> Extract:
2nd Miss Universe Philippines pageant

Miss Universe Philippines 2021 was the second Miss Universe Philippines pageant, held at the Henann Resort Convention Center in Alona Beach, Panglao, Bohol, on September 30, 2021. Originally scheduled to be held on September 25, 2021, the event was postponed to September 30, 2021 due to the sudden surge of COVID-19 cases in the Philippines.

Rabiya Mateo of Iloilo City crowned Beatrice Gomez of Cebu City as Miss Universe Philippines 2021 at the end of the event. Gomez eventually represented the Philippines at the Miss Universe 2021 pageant in Eilat, Israel, in December 2021 and finished as a finalist.

Contestants from twenty-eight localities competed in this edition. The pageant was hosted by KC Montero. Filipino singers Sam Concepcion and Michael Pangilinan performed as musical guests.

==Background==
===Location and date===
On July 14, 2021, the organization announced that the coronation for the Miss Universe Philippines 2021 pageant will be held on September 25. However, on six days before the scheduled finals, the organization announced that the coronation night was postponed due to the sudden surge of COVID-19 cases in the Philippines. On September 24, it was announced that the finals would be held on September 30, 2021 at the Henann Resort Convention Center in Alona Beach, Panglao, Bohol.

===Selection of participants===
On May 8, 2021, the organization launched its search for the next Filipina who will represent the Philippines at the Miss Universe 2021 competition. The final submission of applications was on July 15, 2021.

On July 14, 2021, the Miss Universe Philippines organization announced a new format for the 2021 pageant. 100 delegates will be initially chosen. The 100 delegates will undergo different challenges where they will be reduced to 75, then 50, and then 30. The 30 remaining delegates will compete live and in person for the coronation night.

====Top 100====
On July 19, the organization announced its Top 100 delegates. They competed in a headshot challenge and a video introduction challenge. Votes via the Miss Universe Philippines app and the scores of the board of judges determine the Top 75 delegates that was announced on August 8, 2021.

| Challenge | Judge | Contestant | Ref. |
| Headshot Challenge | Fan Vote Winner | Masbate – Kisses Delavin; |  |
| Panelists' Choice | Mandaluyong – Maria Corazon Abalos; |  |
| Introduction Challenge | Fan Vote Winner | Masbate – Kisses Delavin; |  |
| Panelists' Choice | Cebu City – Beatrice Gomez; |  |

====Top 75====
On August 8, 2021, the organization announced its Top 75 delegates. They competed in a runway challenge and a casting video challenge. Votes via the Miss Universe Philippines app and the scores of the board of judges determined the Top 50 delegates that was announced on August 22, 2021.

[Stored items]

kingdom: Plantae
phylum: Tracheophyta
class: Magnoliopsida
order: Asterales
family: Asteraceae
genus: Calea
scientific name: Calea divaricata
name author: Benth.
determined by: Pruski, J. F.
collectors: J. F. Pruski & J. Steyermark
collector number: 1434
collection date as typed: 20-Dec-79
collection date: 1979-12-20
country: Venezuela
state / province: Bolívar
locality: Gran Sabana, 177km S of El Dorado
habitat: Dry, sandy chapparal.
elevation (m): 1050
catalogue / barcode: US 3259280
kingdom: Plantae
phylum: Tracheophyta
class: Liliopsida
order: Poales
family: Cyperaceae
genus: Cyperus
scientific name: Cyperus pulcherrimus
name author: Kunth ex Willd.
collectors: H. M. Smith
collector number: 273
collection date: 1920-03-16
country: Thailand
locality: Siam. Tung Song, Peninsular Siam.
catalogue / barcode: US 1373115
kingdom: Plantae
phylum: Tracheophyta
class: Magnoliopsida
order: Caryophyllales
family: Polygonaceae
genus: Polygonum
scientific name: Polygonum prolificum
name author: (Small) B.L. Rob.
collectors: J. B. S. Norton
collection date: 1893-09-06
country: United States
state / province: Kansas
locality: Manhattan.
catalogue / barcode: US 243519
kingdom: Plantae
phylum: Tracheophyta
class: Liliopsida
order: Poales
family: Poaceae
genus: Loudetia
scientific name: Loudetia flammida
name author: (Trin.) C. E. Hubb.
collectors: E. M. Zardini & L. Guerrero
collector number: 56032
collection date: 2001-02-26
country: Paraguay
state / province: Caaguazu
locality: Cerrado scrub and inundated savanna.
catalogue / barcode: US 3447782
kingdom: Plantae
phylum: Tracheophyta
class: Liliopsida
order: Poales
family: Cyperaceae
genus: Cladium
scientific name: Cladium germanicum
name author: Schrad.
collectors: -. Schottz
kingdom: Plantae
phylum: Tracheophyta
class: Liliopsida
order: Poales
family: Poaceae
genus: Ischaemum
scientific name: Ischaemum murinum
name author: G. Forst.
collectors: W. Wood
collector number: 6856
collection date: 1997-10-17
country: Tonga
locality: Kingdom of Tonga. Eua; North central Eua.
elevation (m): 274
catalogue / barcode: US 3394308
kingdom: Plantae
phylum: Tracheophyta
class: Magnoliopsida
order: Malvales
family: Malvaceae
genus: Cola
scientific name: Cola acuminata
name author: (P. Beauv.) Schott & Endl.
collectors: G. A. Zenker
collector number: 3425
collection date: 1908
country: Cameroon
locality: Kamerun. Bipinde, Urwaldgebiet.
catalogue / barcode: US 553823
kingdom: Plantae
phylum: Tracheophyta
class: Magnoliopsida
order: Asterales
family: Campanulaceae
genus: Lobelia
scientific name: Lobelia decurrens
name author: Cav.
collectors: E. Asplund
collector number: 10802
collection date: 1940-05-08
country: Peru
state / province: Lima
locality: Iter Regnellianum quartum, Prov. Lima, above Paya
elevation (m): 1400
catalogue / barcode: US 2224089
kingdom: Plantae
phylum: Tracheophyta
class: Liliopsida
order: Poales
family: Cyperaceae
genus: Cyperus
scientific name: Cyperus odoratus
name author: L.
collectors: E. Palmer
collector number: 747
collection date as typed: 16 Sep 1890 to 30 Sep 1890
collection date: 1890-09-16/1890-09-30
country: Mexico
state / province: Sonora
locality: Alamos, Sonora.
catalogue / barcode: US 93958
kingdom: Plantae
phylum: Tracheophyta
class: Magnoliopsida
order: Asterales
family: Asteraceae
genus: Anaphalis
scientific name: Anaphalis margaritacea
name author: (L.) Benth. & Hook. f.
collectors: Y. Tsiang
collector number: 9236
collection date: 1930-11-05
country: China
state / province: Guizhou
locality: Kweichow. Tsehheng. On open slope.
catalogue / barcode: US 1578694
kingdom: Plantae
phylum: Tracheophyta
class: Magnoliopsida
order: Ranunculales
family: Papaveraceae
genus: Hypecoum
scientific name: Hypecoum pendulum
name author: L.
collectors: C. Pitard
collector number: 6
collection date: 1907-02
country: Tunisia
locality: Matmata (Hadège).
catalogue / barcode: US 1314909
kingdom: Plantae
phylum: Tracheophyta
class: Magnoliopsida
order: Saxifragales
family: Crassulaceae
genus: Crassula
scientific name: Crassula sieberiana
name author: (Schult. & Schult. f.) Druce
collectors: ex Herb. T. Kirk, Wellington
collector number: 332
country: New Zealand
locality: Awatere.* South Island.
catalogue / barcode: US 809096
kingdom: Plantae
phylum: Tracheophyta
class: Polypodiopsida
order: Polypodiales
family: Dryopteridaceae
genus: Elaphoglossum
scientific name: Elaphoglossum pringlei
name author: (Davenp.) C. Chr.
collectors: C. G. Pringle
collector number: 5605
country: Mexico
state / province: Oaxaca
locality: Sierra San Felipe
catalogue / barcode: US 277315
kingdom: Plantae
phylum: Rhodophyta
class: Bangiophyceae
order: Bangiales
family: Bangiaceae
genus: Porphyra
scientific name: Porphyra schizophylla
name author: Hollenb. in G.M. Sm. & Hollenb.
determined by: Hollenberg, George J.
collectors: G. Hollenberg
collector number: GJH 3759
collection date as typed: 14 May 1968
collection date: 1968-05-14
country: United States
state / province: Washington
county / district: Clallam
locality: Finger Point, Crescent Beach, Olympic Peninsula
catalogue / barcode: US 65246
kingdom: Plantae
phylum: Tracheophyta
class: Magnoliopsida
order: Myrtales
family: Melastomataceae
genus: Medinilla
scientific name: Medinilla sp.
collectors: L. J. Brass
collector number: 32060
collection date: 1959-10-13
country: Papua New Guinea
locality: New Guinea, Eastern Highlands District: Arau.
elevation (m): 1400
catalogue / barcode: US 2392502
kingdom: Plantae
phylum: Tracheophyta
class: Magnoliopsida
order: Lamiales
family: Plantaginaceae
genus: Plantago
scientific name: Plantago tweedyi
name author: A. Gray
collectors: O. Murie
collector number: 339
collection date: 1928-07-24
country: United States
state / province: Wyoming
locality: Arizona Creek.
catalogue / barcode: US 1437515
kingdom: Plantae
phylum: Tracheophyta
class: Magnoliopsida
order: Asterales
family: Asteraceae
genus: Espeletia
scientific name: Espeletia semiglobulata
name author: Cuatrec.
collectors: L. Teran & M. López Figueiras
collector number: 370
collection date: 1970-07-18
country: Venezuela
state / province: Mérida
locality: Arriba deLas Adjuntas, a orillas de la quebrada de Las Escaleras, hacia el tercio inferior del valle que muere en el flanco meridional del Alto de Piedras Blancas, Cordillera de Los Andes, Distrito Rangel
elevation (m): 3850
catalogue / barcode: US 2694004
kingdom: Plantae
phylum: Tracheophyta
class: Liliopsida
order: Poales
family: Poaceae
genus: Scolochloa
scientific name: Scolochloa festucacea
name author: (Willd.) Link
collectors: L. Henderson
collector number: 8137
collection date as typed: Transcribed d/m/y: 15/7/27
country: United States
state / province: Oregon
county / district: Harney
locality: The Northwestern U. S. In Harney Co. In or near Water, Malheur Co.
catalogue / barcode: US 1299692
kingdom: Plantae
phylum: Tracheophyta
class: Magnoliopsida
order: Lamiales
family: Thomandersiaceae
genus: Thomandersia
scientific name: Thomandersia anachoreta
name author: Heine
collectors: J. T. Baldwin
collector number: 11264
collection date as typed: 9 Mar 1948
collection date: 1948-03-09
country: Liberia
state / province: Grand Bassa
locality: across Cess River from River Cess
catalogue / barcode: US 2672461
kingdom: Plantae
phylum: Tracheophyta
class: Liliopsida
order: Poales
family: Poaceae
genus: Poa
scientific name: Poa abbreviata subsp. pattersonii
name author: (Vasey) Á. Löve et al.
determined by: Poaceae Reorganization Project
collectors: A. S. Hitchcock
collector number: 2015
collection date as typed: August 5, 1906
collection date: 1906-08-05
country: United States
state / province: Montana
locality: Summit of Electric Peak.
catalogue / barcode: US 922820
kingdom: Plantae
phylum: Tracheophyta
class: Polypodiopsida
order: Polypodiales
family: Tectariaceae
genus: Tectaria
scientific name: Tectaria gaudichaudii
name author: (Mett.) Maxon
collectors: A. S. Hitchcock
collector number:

> Required work:
1 – Render this sentence from the pageant article into Spanish: "The pageant was hosted by KC Montero."
2 – Summarize the pageant article in two sentences.
3 – Copy out the part of the pageant article from "On July 14, 2021, the Miss" to "the coronation night.".
The material has no role in what is asked here.

> Answers to the exercise:
1 – El certamen fue presentado por KC Montero.

2 – Miss Universe Philippines 2021, the second edition of the pageant, took place on September 30, 2021, at the Henann Resort Convention Center in Panglao, Bohol, after a surge in COVID-19 cases pushed it back from September 25. Beatrice Gomez of Cebu City won the title over contestants from twenty-eight localities and went on to finish as a finalist at Miss Universe 2021 in Eilat, Israel.

3 –
On July 14, 2021, the Miss Universe Philippines organization announced a new format for the 2021 pageant. 100 delegates will be initially chosen. The 100 delegates will undergo different challenges where they will be reduced to 75, then 50, and then 30. The 30 remaining delegates will compete live and in person for the coronation night.